A Formula 1, ciente que precisava fazer alguma coisa para melhorar a dinâmica da corrida – seu espetáculo -, está testando a corrida curta de classificação no sábado em três eventos desse ano. O primeiro foi em Silverstone, que melhorou demais a sexta-feira, mas no sábado foi de razoável para bom. Em Monza a sexta-feira continuou ótima, mas o sábado foi ruim, pois não aconteceu quase nada na corrida curta de classificação. Ainda teremos Interlagos, que é uma pista que pode proporcionar uma corrida curta de classificação no sábado melhor que Silverstone e Monza.

O fato é que mesmo que o sábado seja bom em Interlagos, essa corrida curta de classificação precisa de mais ajustes, pois já se provou não ser boa o suficiente para mudar realmente a dinâmica conhecida das corridas de F1.

Aí, “alguém” da Fórmula 1, no caso só o Stefano Domenicali, o CEO da F1, tem a ideia de fazer algumas corridas aos sábados com grid invertido (em relação a tabela do campeonato de pilotos) sem interferir com a corrida de domingo – porque a classificação que valeria para o GP seria a de sexta-feira como a conhecemos com Q1, Q2 e Q3 – e a maioria dos fãs parece ser contra!

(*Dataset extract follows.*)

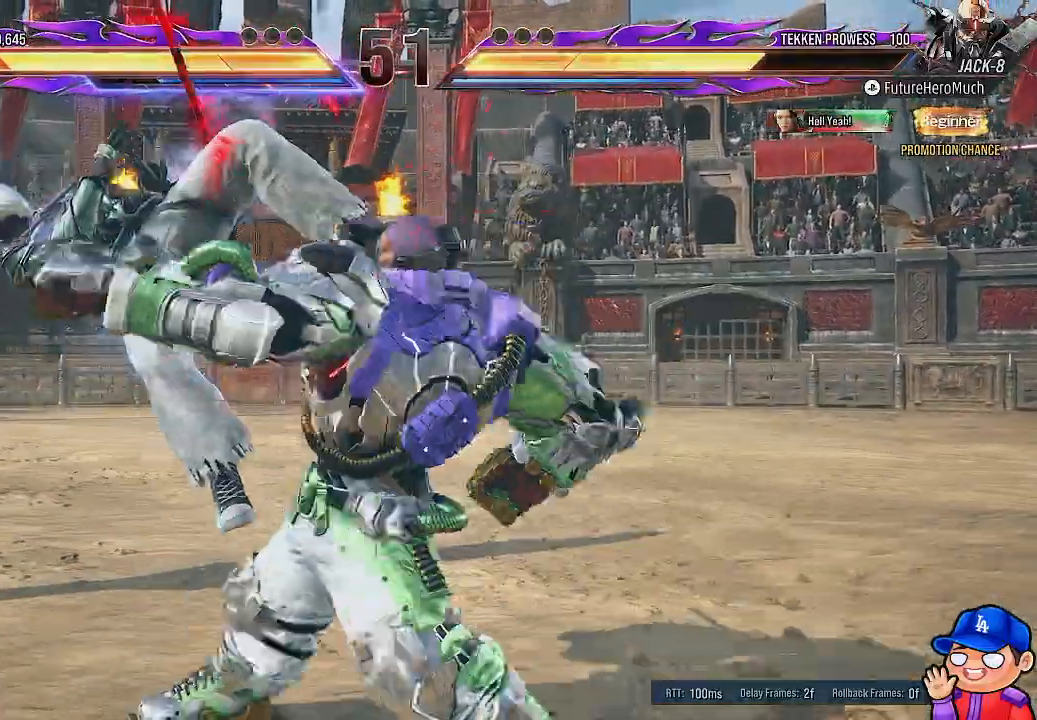
Gameplay with a controller (PlayStation layout); each line is a JSON object with the inputs held at the frame after it (dt_ms = milliseconds from this image to that frame). "events" lists button and stick changes between this image and that frame as [ms after this image, input, new state], when the widget could be followed in between. Not read: L3 R3.
{"dt_ms": 500, "buttons": [], "left_stick": "center", "right_stick": "center", "events": [[17, "DPAD_LEFT", "down"], [467, "DPAD_LEFT", "up"]]}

Como entender as pessoas serem contra isso? Qual é o problema? O que isso muda no “DNA” da F1? Eu respondo. Nada. Essa ideia não é para tornar os carros mais lentos ou tirar os melhores pilotos da F1. Essa ideia é para alterar a dinâmica do espetáculo com algumas corridas diferentes aos sábados! Corridas onde veríamos, por exemplo, se fosse hoje, Hamilton e Verstappen largarem no fundo do grid e terem que escalar o pelotão ao mesmo tempo em que se preocupam um com o outro!

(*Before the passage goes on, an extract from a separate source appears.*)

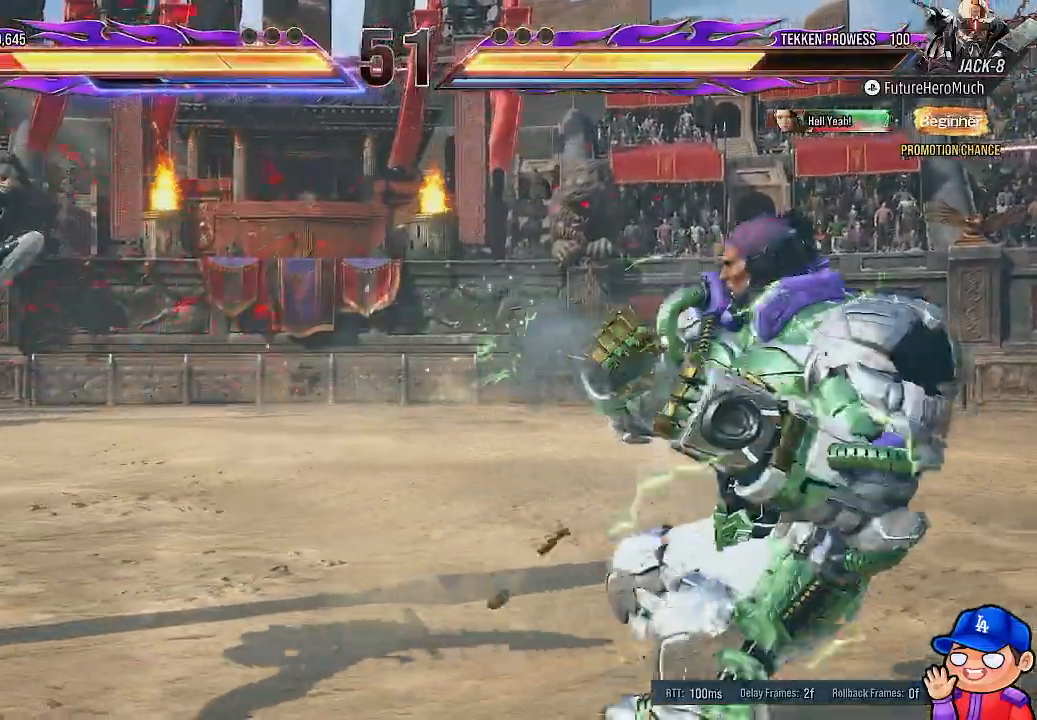
{"dt_ms": 500, "buttons": ["CIRCLE", "SQUARE"], "left_stick": "center", "right_stick": "center", "events": [[50, "DPAD_LEFT", "down"], [383, "DPAD_LEFT", "up"], [400, "CIRCLE", "down"], [400, "SQUARE", "down"]]}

Corridas onde veríamos, por exemplo, como e quanto tempo pilotos como Russell e Ocon sustentariam as primeiras posições na corrida, como eles se defendem, como eles também tentam ganhar posições enquanto se defendem.

Como seria a briga entre os carros que largassem entre P7 e P13, por exemplo, carros próximos, mas com pequenas desvantagens nas posições de largada, ou seja, veríamos brigas em todo o grid o tempo todo, ainda mais que a ideia vem junto com premiar mais pilotos, além dos três primeiros que estão sendo premiados hoje na corrida curta de classificação.

Mas os fãs são contra e eu não consigo encontrar qualquer explicação racional para isso.

Eu não sei se o problema é comigo – provavelmente é -, mas às vezes eu simplesmente não entendo o raciocínio da maioria das pessoas.

Mas uma coisa eu tenho certeza: Os fãs estão envelhecendo e a F1 precisa conquistar os jovens. Ousar é preciso.